* **TASK STATEMENT**:
The output should be limited to the line holding "thumb tip: (516, 339)" and the lines after it through the end of the entries, each restated exactly.

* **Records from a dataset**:

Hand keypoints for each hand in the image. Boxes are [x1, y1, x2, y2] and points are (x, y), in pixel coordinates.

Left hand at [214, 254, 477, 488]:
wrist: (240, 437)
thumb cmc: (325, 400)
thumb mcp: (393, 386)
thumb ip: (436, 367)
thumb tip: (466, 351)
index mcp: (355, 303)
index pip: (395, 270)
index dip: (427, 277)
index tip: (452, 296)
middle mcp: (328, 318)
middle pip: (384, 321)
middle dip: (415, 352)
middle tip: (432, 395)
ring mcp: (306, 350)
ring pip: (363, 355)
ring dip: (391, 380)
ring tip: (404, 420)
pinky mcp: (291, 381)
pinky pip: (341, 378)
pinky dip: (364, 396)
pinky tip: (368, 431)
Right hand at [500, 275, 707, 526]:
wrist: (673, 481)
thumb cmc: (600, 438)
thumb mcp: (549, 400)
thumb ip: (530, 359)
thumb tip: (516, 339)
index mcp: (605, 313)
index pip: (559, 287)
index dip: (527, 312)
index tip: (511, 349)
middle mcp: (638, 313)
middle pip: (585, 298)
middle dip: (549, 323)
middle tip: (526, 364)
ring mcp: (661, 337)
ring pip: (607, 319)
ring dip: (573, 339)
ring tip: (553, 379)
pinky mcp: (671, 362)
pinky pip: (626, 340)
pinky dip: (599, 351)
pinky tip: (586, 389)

* **YOUR SOLUTION**:
thumb tip: (516, 339)
index mcp: (605, 313)
index pip: (559, 287)
index dip: (527, 312)
index tip: (511, 349)
middle mcp: (638, 313)
middle pip: (585, 298)
middle dip: (549, 323)
middle tip: (526, 364)
ring mcp: (661, 337)
ring pip: (607, 319)
ring dip: (573, 339)
ring tip: (553, 379)
pinky mcp: (671, 362)
pinky pip: (626, 340)
pinky dip: (599, 351)
pinky tip: (586, 389)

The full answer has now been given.